Two weeks in, I’m settling into a retirement rhythm.

— Sleep till 8. (Unless the landscapers crank up the mowers at 7:30, in which case cuss a blue streak!)

— Coffee, newspaper and computer games on the porch till 9-ish. (Essential to brain health!)

— Walk a mile or more. Smell the honeysuckle and new-mown grass. (Free aromatherapy!)

— Do something (anything!) productive. (So far, I’ve arranged a train trip with my granddaughter, paid bills and enrolled in Cobra — all tasks with deadlines of one sort or another. Still procrastinating on closets and dealing with Joe’s things — no deadlines, no urgency.)

— Eat dinner during the afternoon. Walk it off after the “CBS Evening News.”

— Retreat to the porch until dark.

— Write when the muse strikes.

I’m a Type A so this may be as close as I ever get to relaxing.

I do believe that the worry lines etched by years of newspapering and caregiving are softening just a tad. Will I ever achieve that rested, calm countenance that news refugees always seemed to have when they visited the paper? Probably not. Unless Cobra covers Botox. (But wouldn’t it be nice?)

Regrets? Of course. These are a few I’m trying to work through now that I have the time to reflect:

— Joe wanted me to retire. I wanted to squirrel away more money. I wish I hadn’t let my greed trump his wish for more time together. Who knew we had so little left?

— I wish I hadn’t been more attentive to career than to family over the years.

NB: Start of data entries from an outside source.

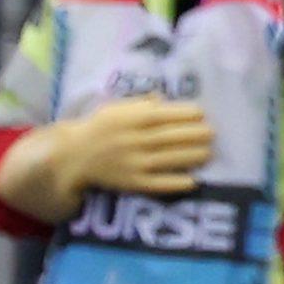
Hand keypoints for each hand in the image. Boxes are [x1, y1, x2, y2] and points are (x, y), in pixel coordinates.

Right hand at [0, 98, 213, 220]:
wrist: (72, 157)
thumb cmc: (99, 128)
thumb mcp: (117, 108)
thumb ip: (141, 104)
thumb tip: (164, 100)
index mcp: (132, 118)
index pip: (168, 114)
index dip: (190, 115)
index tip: (203, 115)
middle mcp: (134, 140)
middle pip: (173, 136)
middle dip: (197, 135)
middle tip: (212, 135)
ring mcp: (133, 163)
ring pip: (170, 159)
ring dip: (194, 156)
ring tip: (208, 153)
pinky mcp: (131, 183)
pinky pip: (158, 184)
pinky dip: (176, 183)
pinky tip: (193, 181)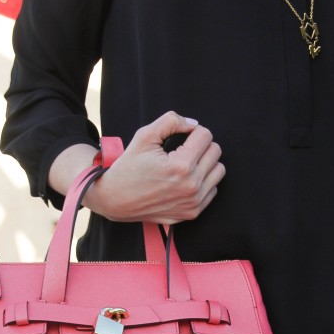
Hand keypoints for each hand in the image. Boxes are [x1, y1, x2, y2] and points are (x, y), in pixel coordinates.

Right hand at [81, 111, 224, 223]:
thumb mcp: (145, 135)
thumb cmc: (129, 166)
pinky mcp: (192, 213)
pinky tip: (184, 180)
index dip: (192, 131)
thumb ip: (171, 121)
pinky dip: (202, 182)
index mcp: (181, 166)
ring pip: (218, 170)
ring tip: (186, 164)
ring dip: (205, 163)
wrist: (115, 199)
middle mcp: (191, 186)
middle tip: (182, 149)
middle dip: (200, 145)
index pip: (205, 135)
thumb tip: (194, 124)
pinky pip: (213, 190)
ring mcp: (193, 202)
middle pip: (215, 151)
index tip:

So not worth it in the end.

— Most of all, I wish I hadn’t been so impatient and so unkind.

I pray God will help me let go of the regrets I can’t do anything about and that He will help me become a patient and kind old lady.

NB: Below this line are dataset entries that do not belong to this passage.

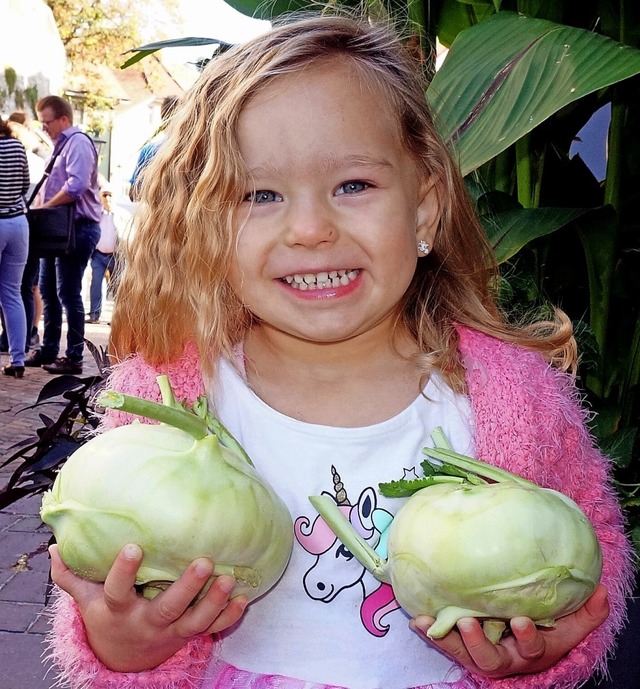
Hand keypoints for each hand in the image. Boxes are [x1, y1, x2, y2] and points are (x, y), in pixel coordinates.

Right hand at [50, 543, 248, 671]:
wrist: (123, 658)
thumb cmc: (106, 616)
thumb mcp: (86, 600)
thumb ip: (71, 575)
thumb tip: (56, 546)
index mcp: (119, 610)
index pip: (118, 591)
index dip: (124, 571)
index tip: (133, 546)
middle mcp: (147, 622)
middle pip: (168, 608)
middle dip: (187, 587)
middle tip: (204, 561)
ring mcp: (171, 632)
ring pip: (195, 621)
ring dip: (214, 602)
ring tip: (230, 579)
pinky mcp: (189, 636)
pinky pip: (211, 630)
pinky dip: (228, 617)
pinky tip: (244, 599)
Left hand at [411, 584, 608, 677]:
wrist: (523, 641)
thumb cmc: (546, 630)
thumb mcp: (567, 625)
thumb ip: (586, 612)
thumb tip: (601, 590)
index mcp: (530, 650)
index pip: (531, 648)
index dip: (527, 637)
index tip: (522, 621)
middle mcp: (503, 656)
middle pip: (489, 659)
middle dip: (477, 643)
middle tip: (466, 622)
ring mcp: (480, 652)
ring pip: (462, 654)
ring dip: (446, 639)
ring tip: (430, 622)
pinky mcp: (461, 646)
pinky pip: (444, 641)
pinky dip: (430, 631)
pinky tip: (417, 620)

(PS: A little divine intervention with my worry lines would be welcome, too.)

5 thoughts on “Retirement rhythms and regrets

  1. Love this, Carole. So much wisdom here about life whizzing by us. I’m personally glad I left the newspaper when my kids were 5 and 3, because I wanted to spend more time with them. The brief break I took from FT work (about four years) was so worth it in terms of time and relationships. In terms of money? It took me 15 years to get my salary back to what it was when I left the paper. Still worth it. I’ll remain a fan of your blog!

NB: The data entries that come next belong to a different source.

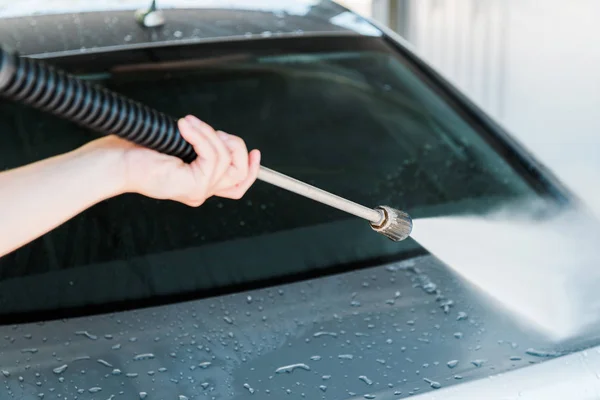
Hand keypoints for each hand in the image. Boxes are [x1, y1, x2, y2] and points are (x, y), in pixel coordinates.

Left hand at [86, 115, 260, 206]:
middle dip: (233, 145)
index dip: (251, 168)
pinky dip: (202, 137)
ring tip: (187, 123)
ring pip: (225, 160)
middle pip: (239, 172)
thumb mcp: (178, 146)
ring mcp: (198, 191)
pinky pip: (212, 157)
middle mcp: (201, 191)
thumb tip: (219, 137)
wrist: (116, 161)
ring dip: (209, 134)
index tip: (254, 151)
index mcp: (199, 184)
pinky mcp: (193, 186)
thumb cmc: (138, 151)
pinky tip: (186, 127)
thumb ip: (200, 146)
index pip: (237, 185)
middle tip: (208, 129)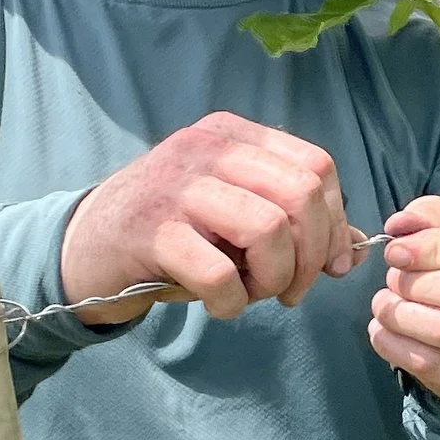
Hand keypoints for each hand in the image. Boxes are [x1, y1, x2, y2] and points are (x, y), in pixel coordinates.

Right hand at [61, 115, 358, 324]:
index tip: (328, 264)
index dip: (335, 222)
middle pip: (301, 194)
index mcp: (232, 134)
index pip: (316, 166)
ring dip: (274, 279)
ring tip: (253, 294)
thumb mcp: (232, 212)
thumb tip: (353, 251)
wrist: (86, 248)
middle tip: (290, 290)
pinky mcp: (152, 232)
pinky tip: (219, 305)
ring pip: (268, 229)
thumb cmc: (172, 233)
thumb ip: (291, 221)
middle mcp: (207, 148)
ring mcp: (177, 186)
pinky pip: (219, 273)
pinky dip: (232, 303)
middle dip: (311, 256)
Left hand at [370, 195, 439, 403]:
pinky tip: (383, 331)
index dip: (434, 249)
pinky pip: (436, 366)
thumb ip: (430, 219)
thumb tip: (399, 225)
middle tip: (393, 279)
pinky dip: (397, 347)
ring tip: (384, 303)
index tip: (396, 252)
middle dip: (417, 284)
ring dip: (402, 316)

  2. Evelyn, You are so right: It takes a long time to recover financially from the decision to devote all one’s energy to family, but it is so worth it.
    I didn’t start full-time newspapering until age 29, because I decided to spend Joe Jr.’s first five years with him at home. It took years for my paycheck to catch up.
    Your comment reminded me that I DID spend Joe Jr.’s first five years with him at home and paid his preschool tuition by volunteering as a teacher’s aide. Maybe I was being a little hard on myself in this post.
    Thanks, Ev, for reminding me.

  3. Carole, those 5 years with Joe Jr. were a huge case of prioritizing family over career. That counts for a lot. Some of these decisions are always cases where you will have some regrets and some satisfaction no matter which course you take. I have to add that as a mentor (a role you voluntarily took on!) you showed me much patience and kindness. You don’t always know how you look through other people’s grateful eyes. Thanks for sharing this journey with us.